Some of the biggest advances in recent years have occurred in the field of fire-resistant materials, including carpeting and wood that has been chemically treated. These, Wilson says, are too often overlooked by architects in favour of cheaper options. In the UK, the Government Indemnity Scheme, which provides insurance for institutions exhibiting loans of art, excludes potentially flammable works, including those with motors or moving parts. William Brown, the national security adviser to the Arts Council England, explains that artists are usually best placed to maintain their works but, as wires corrode on decades-old digital art, the threat to public safety may eventually outweigh the benefits of being displayed.

Although organic, combustible materials are making a comeback as the construction industry reduces its carbon footprint, the integration of automatic fire suppression systems can help quickly extinguish any accidental ignition. These systems include sprinklers, ventilation and smoke evacuation systems; Wilson goes so far as to suggest that the majority of museum fires break out in their absence. Activating as soon as smoke is detected, these measures inevitably respond faster than external fire services and their speed means they can be administered locally. A recent innovation for objects that are particularly vulnerable to water deluge, such as books, is the use of high pressure systems that emit delicate films of mist.

Installing automatic fire suppression systems is expensive but Wilson believes that the price pales in comparison to restoration work. ‘Every time there’s damage to a significant cultural institution we hear cries to rebuild and improve, but that’s a lot more expensive than installing preventative measures,’ he says. Brown says that retrofitting these features can be tricky, not least because the conservation of listed buildings tends to rule out drilling or attaching wall fixings, calling instead for battery-powered, wireless technologies.

When it comes to relying on local fire and rescue services, Brown suggests engaging with them early on and inviting them to get to know the property. ‘The fire service now have a statutory responsibility to safeguard heritage,’ Brown says, citing the Cuming Museum fire of 2013 as an example of trained officers from the London Fire Brigade successfully rescuing the substantial majority of a collection. In partnership with English Heritage and the National Trust, Brown runs a heavily subscribed salvage and disaster recovery course – currently booked for heritage workers, tutored in part by fire safety professionals.

Classified as a high-rise, the Getty Center is beholden to strict fire prevention rules, but its reinforced concrete and steel structure is further clad in fire-resistant travertine. One million gallons of water are stored on site but, with an HVAC system that monitors pressure and manages smoke, the sprinklers are a last resort. The centre is most admired for its surrounding landscape, which is meticulously irrigated and treated to an annual program of brush clearance and fuel reduction in preparation for the low humidity, high wind conditions of Californian autumns.

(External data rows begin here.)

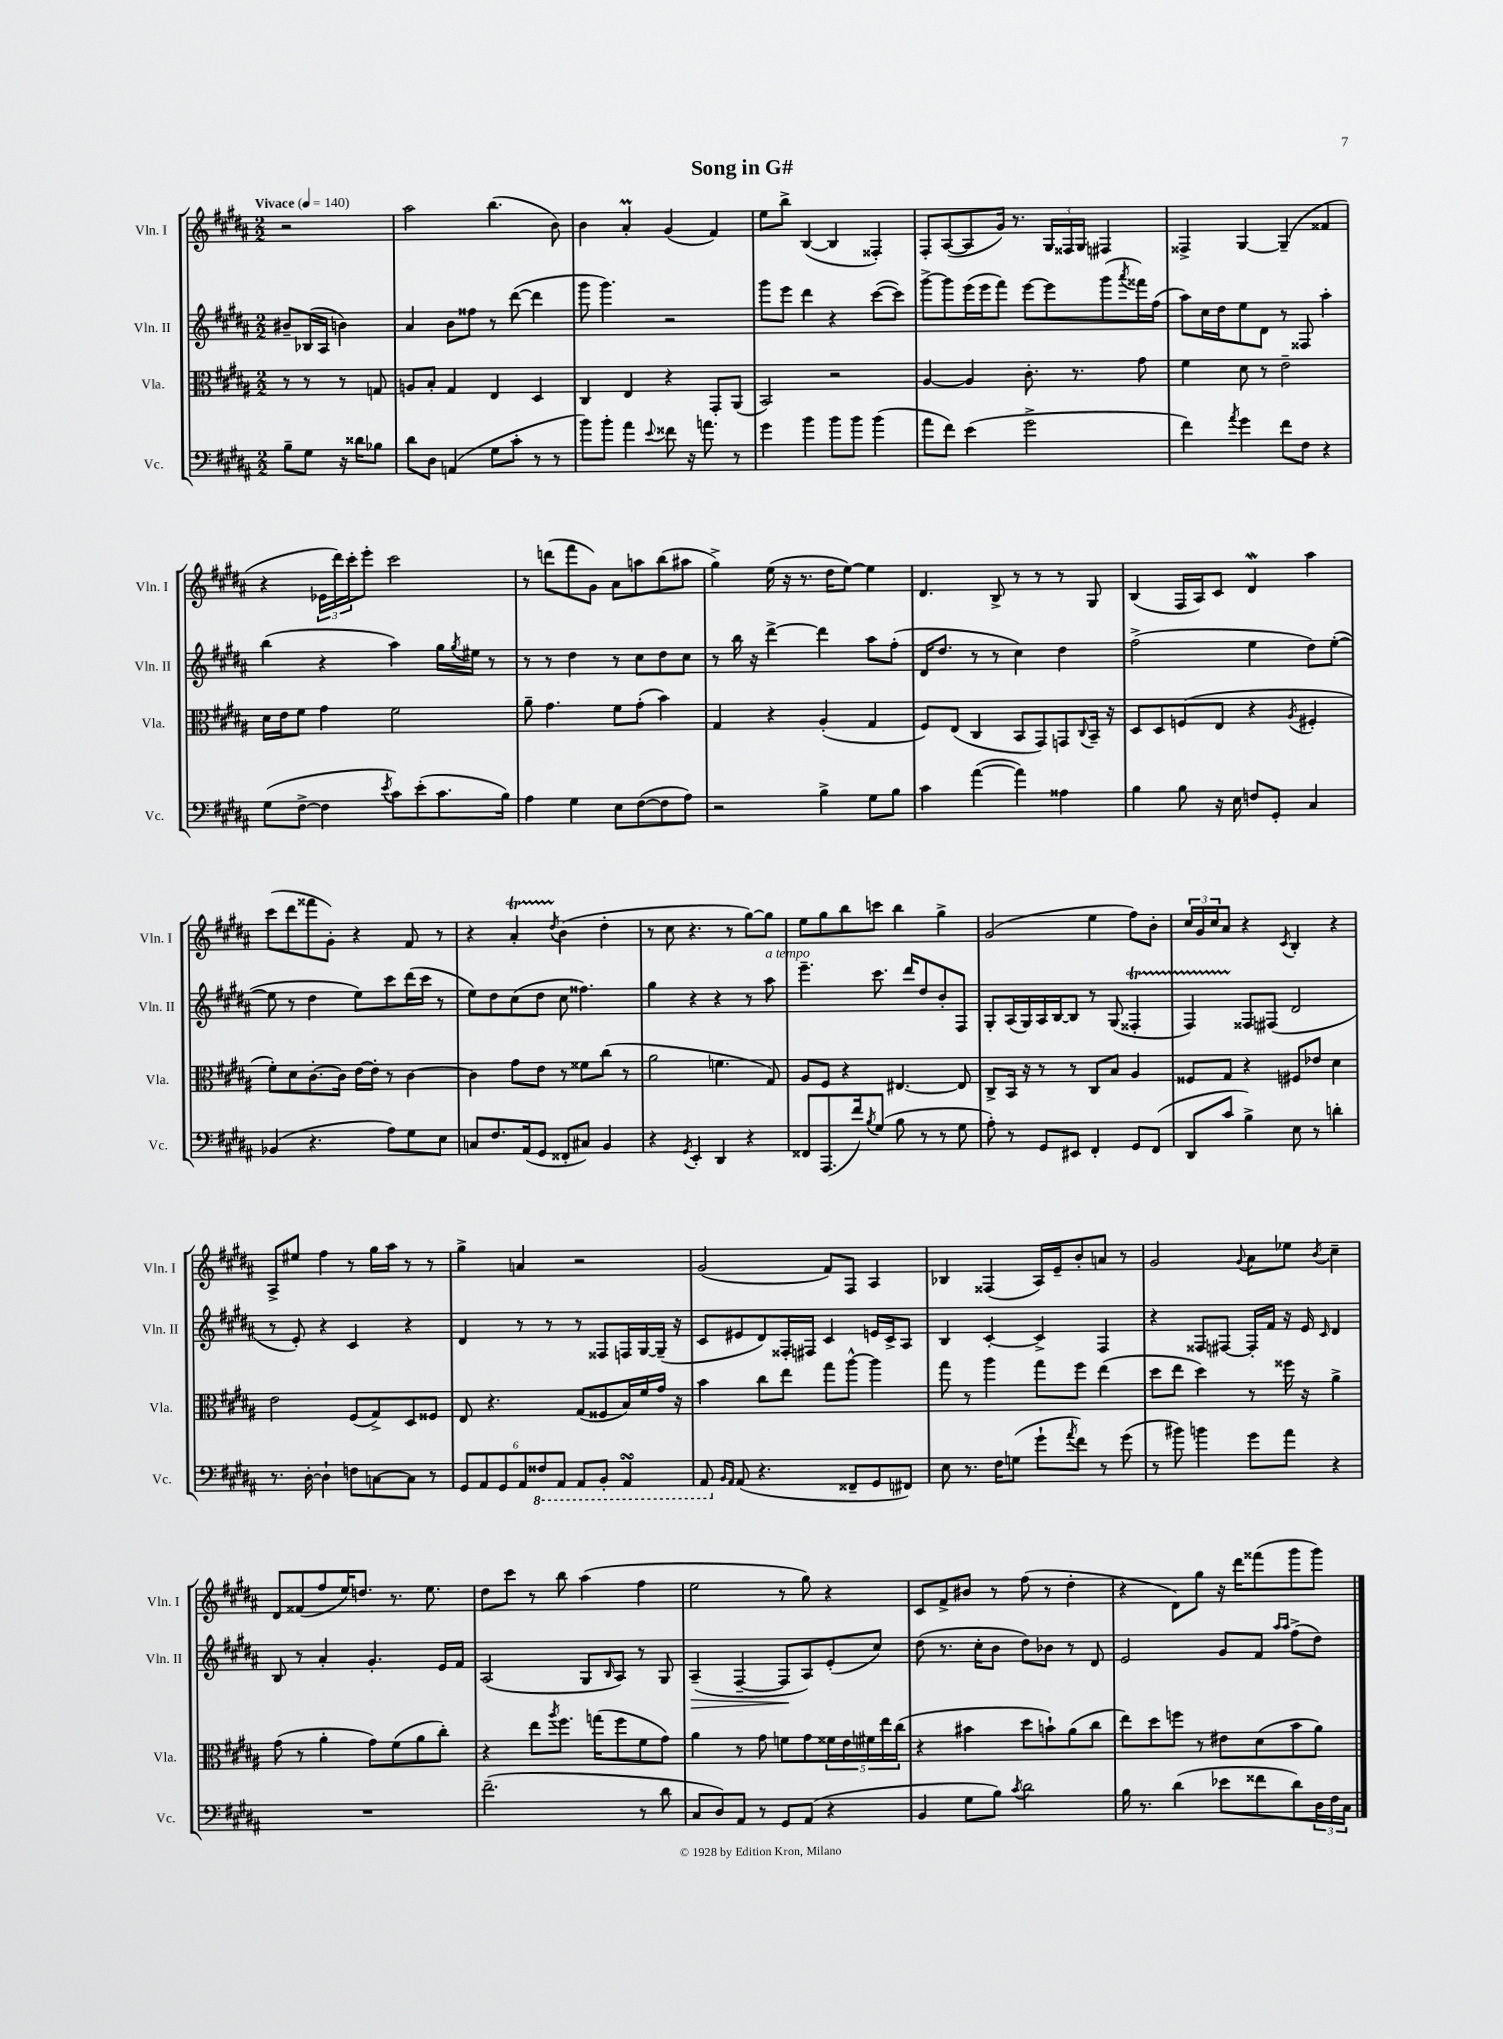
\header { title = "Song in G#" }
<<
\new StaffGroup <<
\new Staff = "s0" \with { instrumentName = "Vln. I" shortInstrumentName = "Vln. I" } {
    \clef treble \key b \major \numericTimeSignature \time 2/2 \partial 2 \tempo "Vivace" 4 = 140
    r2 |
    ais''2 b''4.( b'8) |
    b'4 ais'4-.\prall gis'4( fis'4) |
    e''8 b''8-> b4~( b4 fisis4-.) |
    fis8-. ais8~( ais8 gis'16) r8. \tuplet 3/2 { gis16 fisis16 gis16 } fis4 |
    fisis4-> gis4~ gis4--( fisis'4 |
    r4 \tuplet 3/2 { ees'16 dis'''16) cis'''16-. } e'''8-. cis'''2 |
    r8 d'''8( fis'''8 gis'8) ais'8 a''8 b''8( ais''8 |
    gis''4->) e''16( r16 r8. dis''16 e''8~) e''4 |
    dis'4. b8-> r8 r8 r8 gis8 |
    b4( fis16 ais16) cis'8 dis'4\mordent ais''4 |
    cis'''8( dis'''8 fisis'''8 gis'8-.) r4 fis'8 r8 |
    r4 ais'4-.\startTrillSpan \acciaccatura { dis''8 } b'4\stopTrillSpan( dis''4-. |
    r8 cis''8 r4. r8 gis''8~) gis''8 |
    e''8 gis''8 b''8 c'''8 b''4 gis''4-> |
    gis'2( e''4 fis''8) b'8-. |
    \tuplet 3/2 { cis''16 gis'16 cis''16 } ais'8 r4 \acciaccatura { cis'8 } b4-. r4 |
    ais8-> eis''8 fis''4 r8 gis''16 ais''16 r8 r8 |
    gis''4-> a'4 r2 |
    gis'2( fis'8) fis8 ais4 |
    bes4 fisis4( ais16) e'16-- b'8-. a'8 r8 |
    gis'2 \appoggiatura { gis'8 } ais'8 ees''8 \acciaccatura { b'8 } cis''4-- |
    dis'8 fisis'8( fis''8 e''16) d''8. r8. e''8. |
    dis''8 cis'''8 r8 b''8 ais''4( fis''4 |
    e''2 r8 gis''8) r4 |
    cis'8 fis'8-> bis'8 r8 fis''8( r8 dis''4-. |
    r4 dis'8) gis''8 r16 dis'''16 fisis'''8( gis'''8 gis'''8) \bar "|." |
}
\new Staff = "s1" \with { instrumentName = "Vln. II" shortInstrumentName = "Vln. II" } {
    \clef treble \key b \major \numericTimeSignature \time 2/2 \partial 2
    bis'8-- bes16( ais16 b'4) |
    ais'4 b'8 fisis''8 r8 dis'''8~( dis'''4 |
    gis'''8 gis'''4.) r2 |
    gis'''8 e'''8 dis'''4 r4 cis'''8~( cis'''8) |
    gis'''8~-> gis'''8 e'''16( e'''16 fis'''8) e'''8~ e'''8 gis'''8( \acciaccatura { ais'''8 } fisis'''16) fis''16( |
    ais''8) cis''16 dis''16 e''8 dis'8 r8 fisis8 ais''4-. |
    b''4( r4 ais''4) gis''16 \acciaccatura { gis''8 } eis''16 r8 |
    r8 r8 dis''4 r8 cis''8 dis''8 cis''8 |
    r8 b''16 r16 dis'''4~-> dis'''4 ais''8 fis''8-.( |
    dis'16 dis''8. r8 r8 cis''4) dis''4 |
    fis''2->( e''4 dis''8) e''8~-.( |
    e''8 r8 dis''4 e''8) cis'''8 dis'''16( cis'''16 r8 |
    e''8) dis''8 cis''8( dis''8 cis''8 fisis''4.) |
    gis''4 r4 r4 r8 ais''8^\markup { \italic "a tempo" } |
    e'''4.-- cis'''8. dis'''16 dis''8 b'8-. fis8 |
    gis8-. ais16( gis16) ais16 b16~ b8 r8 gis8( fisis4-.\startTrillSpan |
    fis4) fisis8\stopTrillSpan fis8( dis'2 |
    r8 e'8-.) r4 cis'4 r4 |
    dis'4 r8 r8 r8 fisis8 f16 gis16~ gis16--( r16 |
    cis'8 eis'8 dis'8) fisis16-. fis16 cis'4 e'16 cis'16-> ais8 |
    b4 cis'4~-. cis'4-> fis4 |
    r4 fisis8 fis8~ fis16-. fis'16 r16 e'16 \grace { cis'16 } dis'4 |
    b8 r8 ais'4-. gis'4.-. e'16 fis'16 |
    ais2( gis8 \grace { b16 } ais8) r8 gis8 |
    ais4--\>( fis4~-- fis8\! ais8) e'8-.( cis''8) |
    dis''8( r8. cis''16-. b'8 dis''8) bes'8 r8 dis'8 |
    e'2 gis'8 fis'8 \grace { ais''16 ais''16 } fis''8->( dis''8) \bar "|." |
}
\new Staff = "s2" \with { instrumentName = "Vla." shortInstrumentName = "Vla." } {
    \clef alto \key b \major \numericTimeSignature \time 2/2 \partial 2
    r8 r8 r8 g8 |
    a8 b8-. gis4 e4 dis4 |
    cis4 e4 r4 gis,8-. ais,8( |
    b,2) r2 |
    ais4~ ais4 cis'8.-. r8. gis'8 |
    fis'4 dis'8 r8 e'2-- |
    dis'16 e'16 fis'8 gis'4 fis'2 |
    ais'8-- gis'4. fis'8 gis'8-.( b'4) |
    gis4 r4 ais4-.( gis4 |
    fis8) e8( cis4 b,8 gis,8) g,8 \appoggiatura { cis8 } b,16-- r16 |
    dis8 dis8 f8( e8 r4 \acciaccatura { ais8 } fis4-. |
    fis'8-.) dis'8 cis'8.~-. cis'16 e'16~ e'16-. r8 cis'4~ |
    cis'4 gis'8 e'8 r8 fisis'8 cis''8( r8 |
    ais'2 f'4. gis8) |
    ais8 fis8 r4 eis4.~ eis8 |
    cis8-> b,16 r16 r8 r8 cis8 b8 ais4 |
    fisis8 gis8 r4 fis8 ees'8 dis'4 |
    e'2 fis8( gis8->) dis8 fisis8 |
    e8 r4. gis8( fisis8 b16) fis'16 gis'16 r16 |
    b'4 cis''8 e''8 gis''8 ais''8~-^ ais''4 |
    gis''8 r8 ais''4 gis''8 fis''8 e''4( |
    dis''8 e''8 dis''4) r8 fisis''16 r16 ais'4-> |
    gis'8( r8 ais'4-. gis'8) fis'8( ais'8 cis''8-.) |
    r4 e''8 \acciaccatura { ais''8 } fis''8. g''16( fis''8 fis'8 gis'8) |
    ais'4 r8 gis'8 f'8 gis'8 \tuplet 5/4 { fisis'16 e'16 fis'16 e''16 cis''16( } |
    r4 bis'4 dis''8 b'8-!) ais'8( cis''8 |
    e''8) dis''8 f''8 r8 eis'8 dis'8( b'8 ais'8) \bar "|." |
}
\new Staff = "s3" \with { instrumentName = "Vc." shortInstrumentName = "Vc." } {
    \clef bass \key b \major \numericTimeSignature \time 2/2 \partial 2
    b8-- gis8 r16 disis'16 bes8 |
    dis'8 dis8 a,4( gis8 cis'8-. r8 r8 |
    b'8) b'8-. ais'4 \appoggiatura { e'8 } fisis'8 r16 a'8. r8 |
    gis'4 b'4 b'8 b'8 b'4( |
    ais'8 fis'8) e'4( gis'2-> |
    fis'4) \acciaccatura { ais'8 } gis'4 fis'8 fis8 r4 |
    gis8( fis8~-> fis4 \acciaccatura { e'8 } cis'8) e'8-.( cis'8. b16) |
    ais4 gis4 e8 fis8~( fis8 ais8) |
    r2 b4-> gis8 b8 |
    cis'4 ais'4~( ais'4) aisis4 |
    b4 b8 r16 e16 f8 gis,8-. cis4 |
    bes,4( r4. ais8) gis8 e8 |
    c8 fis8. ais,16( gis,8 fisis,8-. cis8) b,4 |
    r4 \acciaccatura { gis,8 } e,4-. dis,4 r4 |
    fisis,8 ais,,8.( fis'16) \acciaccatura { b8 } gis8( b8 r8 r8 gis8 |
    ais8-.) r8 gis,8 eis,8 fis,4-. gis,8 fis,8( |
    dis,8 cis'8 b4->) e8 r8 d'4-. |
    r8. dis16~-. dis4-! f8 c8~ c8 r8 |
    \tuplet 6/4 { gis,8 ais,8 gis,8 ais,8 \ottava #-1 fisis,8 ais,,8 } ais,,8 b,,8-. ais,,4\turn |
    ais,,8 \ottava #0 \grace { b,16 ais,16 } ais,8( r4. fisis,8-- gis,8 fis,8) |
    e8 r8. fis16 g8( gis'8-! \acciaccatura { ais'8 } fis'8) r8 gis'8( |
    r8 bis'8) b'4 gis'8 ais'8 r4 |
    R1 |
    fis'2.--( r8 dis'8 |
    cis8 dis8) ais,8 r8 gis,8 ais,8( r4 |
    b,4 gis8 b8) \acciaccatura { cis'8 } dis'2 |
    b16 r8. dis'4( ees'8 fisis'8 dis'8) \tuplet 3/2 { dis16 fis16 cis16 } \bar "|." |
}
>>
>>
\layout { \context { \Score \remove "Bar_number_engraver" } }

Taken as one holistic system, the Getty’s fire prevention system is state of the art. Everyone I speak to emphasises their commitment to freely sharing their expertise, and Brown says that, despite the differences in climate, museums and historic properties in the UK have paid close attention to the Getty. The benefits are spreading piecemeal, but new builds are increasingly being installed with similar systems so that they might reduce the risk of fire by design.